DATA FOR THIS TASK: Begin
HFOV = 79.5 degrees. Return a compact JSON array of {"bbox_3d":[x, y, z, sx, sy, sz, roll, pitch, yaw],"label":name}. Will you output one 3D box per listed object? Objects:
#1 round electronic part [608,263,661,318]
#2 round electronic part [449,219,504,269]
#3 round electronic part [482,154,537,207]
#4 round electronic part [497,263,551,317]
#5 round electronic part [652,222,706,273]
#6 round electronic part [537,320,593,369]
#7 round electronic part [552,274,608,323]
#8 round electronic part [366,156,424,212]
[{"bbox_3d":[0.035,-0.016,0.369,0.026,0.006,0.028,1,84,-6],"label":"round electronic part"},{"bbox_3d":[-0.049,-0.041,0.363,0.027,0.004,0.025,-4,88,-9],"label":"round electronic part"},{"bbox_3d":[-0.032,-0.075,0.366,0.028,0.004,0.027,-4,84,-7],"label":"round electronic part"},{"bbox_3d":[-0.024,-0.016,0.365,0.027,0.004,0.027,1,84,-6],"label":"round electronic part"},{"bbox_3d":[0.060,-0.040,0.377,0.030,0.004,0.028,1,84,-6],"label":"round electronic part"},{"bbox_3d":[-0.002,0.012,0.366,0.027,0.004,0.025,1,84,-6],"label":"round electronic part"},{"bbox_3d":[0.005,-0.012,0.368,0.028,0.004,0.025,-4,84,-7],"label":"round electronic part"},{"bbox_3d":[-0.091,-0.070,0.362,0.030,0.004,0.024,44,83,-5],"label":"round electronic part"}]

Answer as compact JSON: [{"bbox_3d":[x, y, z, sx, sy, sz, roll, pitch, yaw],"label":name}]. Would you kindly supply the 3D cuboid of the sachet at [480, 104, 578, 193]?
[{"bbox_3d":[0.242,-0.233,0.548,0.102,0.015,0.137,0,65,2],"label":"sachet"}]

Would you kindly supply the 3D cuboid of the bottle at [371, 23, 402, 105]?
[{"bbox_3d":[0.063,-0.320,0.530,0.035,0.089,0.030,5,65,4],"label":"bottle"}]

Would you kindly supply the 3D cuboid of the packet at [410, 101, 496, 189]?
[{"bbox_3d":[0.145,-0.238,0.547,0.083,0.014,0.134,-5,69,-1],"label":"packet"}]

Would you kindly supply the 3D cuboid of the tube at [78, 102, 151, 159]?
DATA FOR THIS TASK: End
Print the material once more, keeping every word as it is.

§ RESULT FOR THIS EXERCISE
HFOV = 79.5 degrees. Return a compact JSON array of {"bbox_3d":[x, y, z, sx, sy, sz, roll, pitch, yaw],"label":name}. Will you output one 3D box per listed object? Objects:
#1 round electronic part [608,263,661,318]
#2 round electronic part [449,219,504,269]
#3 round electronic part [482,154,537,207]
#4 round electronic part [497,263,551,317]
#5 round electronic part [652,222,706,273]
#6 round electronic part [537,320,593,369]
#7 round electronic part [552,274,608,323]
#8 round electronic part [366,156,424,212]
[{"bbox_3d":[0.035,-0.016,0.369,0.026,0.006,0.028,1,84,-6],"label":"round electronic part"},{"bbox_3d":[-0.049,-0.041,0.363,0.027,0.004,0.025,-4,88,-9],"label":"round electronic part"},{"bbox_3d":[-0.032,-0.075,0.366,0.028,0.004,0.027,-4,84,-7],"label":"round electronic part"},{"bbox_3d":[-0.024,-0.016,0.365,0.027,0.004,0.027,1,84,-6],"label":"round electronic part"},{"bbox_3d":[0.060,-0.040,0.377,0.030,0.004,0.028,1,84,-6],"label":"round electronic part"},{"bbox_3d":[-0.002,0.012,0.366,0.027,0.004,0.025,1,84,-6],"label":"round electronic part"},{"bbox_3d":[0.005,-0.012,0.368,0.028,0.004,0.025,-4,84,-7],"label":"round electronic part"},{"bbox_3d":[-0.091,-0.070,0.362,0.030,0.004,0.024,44,83,-5],"label":"round electronic part"}]

Answer as compact JSON: [{"bbox_3d":[x, y, z, sx, sy, sz, roll, pitch, yaw],"label":name}]. Would you kindly supply the 3D cuboid of the sachet at [480, 104, 578, 193]?
[{"bbox_3d":[0.242,-0.233,0.548,0.102,0.015,0.137,0,65,2],"label":"sachet"}]

Would you kindly supply the 3D cuboid of the bottle at [371, 23, 402, 105]?
[{"bbox_3d":[0.063,-0.320,0.530,0.035,0.089,0.030,5,65,4],"label":"bottle"}]

Would you kindly supply the 3D cuboid of the packet at [410, 101, 496, 189]?
[{"bbox_3d":[0.145,-0.238,0.547,0.083,0.014,0.134,-5,69,-1],"label":"packet"}]

Would you kindly supply the 3D cuboid of the tube at [78, 102, 151, 159]?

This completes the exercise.